然后，定义目标网页的 URL（这里使用 https://www.worldometers.info/world-population/population-by-country/），并通过 Requests 的 get() 方法发送一个 GET 请求：

# 向网站发送请求以获取页面内容
url = 'https://www.worldometers.info/world-population/population-by-country/'

使用 get() 方法发送请求，并检查响应是否成功：

# Get the content of the URL
response = requests.get(url)
 
# Check the status of the response.
if response.status_code == 200:
    print("Request was successful!")
else:
    print(f"Error: {response.status_code} - {response.text}")

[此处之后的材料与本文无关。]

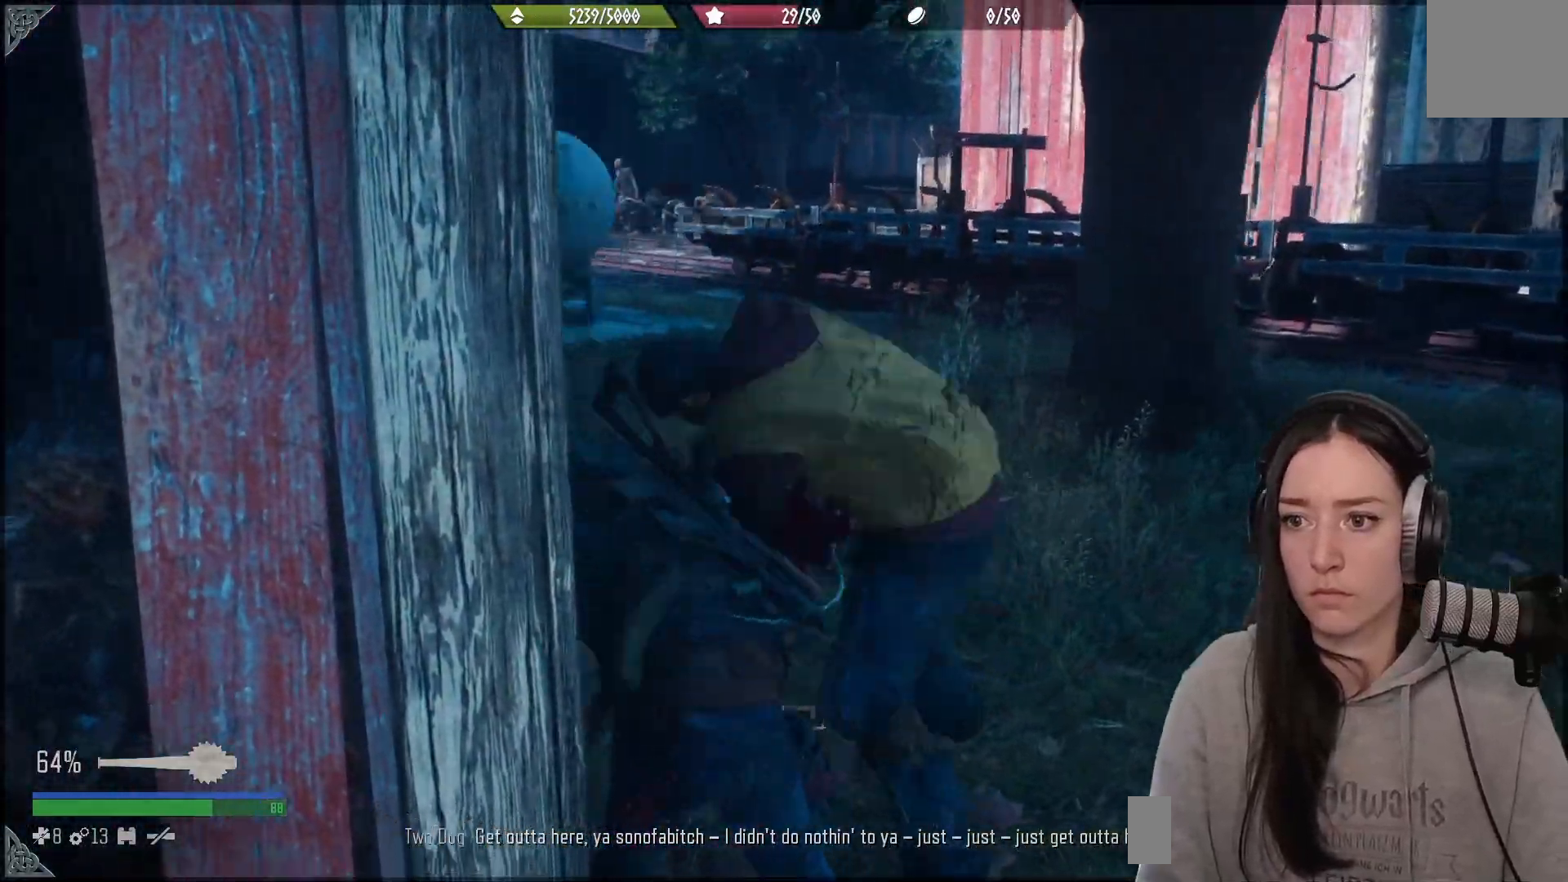
{"buttons": [], "left_stick": "down", "right_stick": "center", "events": [[17, "left_stick", "down-right"], [283, "right_stick", "center"], [350, "left_stick", "down"]]}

上述代码向指定 URL 发送 GET 请求，然后检查请求的状态。若返回 200，表示请求成功。

在终端运行该 Python 脚本：

python html_table_scraper.py

输出结果应如下所示：

Request was successful!

既然 GET 请求成功，那么你已经拿到了整个网页的 HTML 内容，包括其中的 HTML 表格。

使用 Beautiful Soup 解析 HTML

在实际抓取网页时，经常会遇到格式不规范或破损的 HTML 内容。Beautiful Soup 能够处理这些情况。这里，你将使用 Beautiful Soup 来完成以下工作：

解析网页内容，找到包含人口数据的表格。
收集表格头部数据。
收集表格行中的所有数据。

首先，创建一个 Beautiful Soup 对象来解析获取到的网页内容：

# Parse the HTML content using BeautifulSoup
soup = BeautifulSoup(response.content, 'html.parser')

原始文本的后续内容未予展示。